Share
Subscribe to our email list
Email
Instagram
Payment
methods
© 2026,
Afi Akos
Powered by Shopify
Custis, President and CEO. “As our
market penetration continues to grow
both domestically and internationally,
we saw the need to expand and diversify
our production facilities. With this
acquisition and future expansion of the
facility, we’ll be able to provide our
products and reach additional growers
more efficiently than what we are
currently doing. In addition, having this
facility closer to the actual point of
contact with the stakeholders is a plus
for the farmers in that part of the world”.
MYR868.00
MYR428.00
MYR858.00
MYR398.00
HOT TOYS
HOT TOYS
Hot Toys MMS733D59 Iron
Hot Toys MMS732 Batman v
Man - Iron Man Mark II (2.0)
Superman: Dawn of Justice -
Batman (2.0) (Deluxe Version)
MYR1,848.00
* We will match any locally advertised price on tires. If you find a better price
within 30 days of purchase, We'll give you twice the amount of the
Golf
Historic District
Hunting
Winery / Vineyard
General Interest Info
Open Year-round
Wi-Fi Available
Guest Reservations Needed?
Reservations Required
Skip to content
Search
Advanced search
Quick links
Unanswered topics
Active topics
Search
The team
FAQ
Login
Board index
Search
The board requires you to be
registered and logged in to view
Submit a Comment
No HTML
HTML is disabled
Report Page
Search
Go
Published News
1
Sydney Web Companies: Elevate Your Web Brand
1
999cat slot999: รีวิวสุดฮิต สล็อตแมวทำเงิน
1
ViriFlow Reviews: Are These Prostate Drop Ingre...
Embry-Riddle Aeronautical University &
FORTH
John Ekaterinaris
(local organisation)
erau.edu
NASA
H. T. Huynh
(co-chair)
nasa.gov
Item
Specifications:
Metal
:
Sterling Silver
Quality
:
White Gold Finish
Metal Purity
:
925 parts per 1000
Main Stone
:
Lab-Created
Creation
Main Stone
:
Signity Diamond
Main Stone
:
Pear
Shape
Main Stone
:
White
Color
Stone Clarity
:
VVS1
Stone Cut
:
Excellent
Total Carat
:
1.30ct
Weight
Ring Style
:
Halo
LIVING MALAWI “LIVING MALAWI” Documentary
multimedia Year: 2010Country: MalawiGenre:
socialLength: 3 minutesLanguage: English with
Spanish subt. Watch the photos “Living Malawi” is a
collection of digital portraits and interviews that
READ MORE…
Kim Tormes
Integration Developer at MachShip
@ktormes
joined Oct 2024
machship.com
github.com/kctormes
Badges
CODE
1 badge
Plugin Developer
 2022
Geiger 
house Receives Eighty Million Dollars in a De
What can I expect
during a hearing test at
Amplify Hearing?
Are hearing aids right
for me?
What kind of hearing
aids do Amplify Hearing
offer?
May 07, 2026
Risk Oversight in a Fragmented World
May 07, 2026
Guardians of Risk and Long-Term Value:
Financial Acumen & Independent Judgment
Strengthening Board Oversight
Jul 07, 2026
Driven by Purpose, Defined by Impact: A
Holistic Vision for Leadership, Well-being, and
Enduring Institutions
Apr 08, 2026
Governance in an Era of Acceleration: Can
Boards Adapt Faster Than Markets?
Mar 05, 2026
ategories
....
_WHAT IS EXPECTED_:
Using the data above, work out how many lines include the word "Developer" and give only that number.

_TASK RESULT_:
2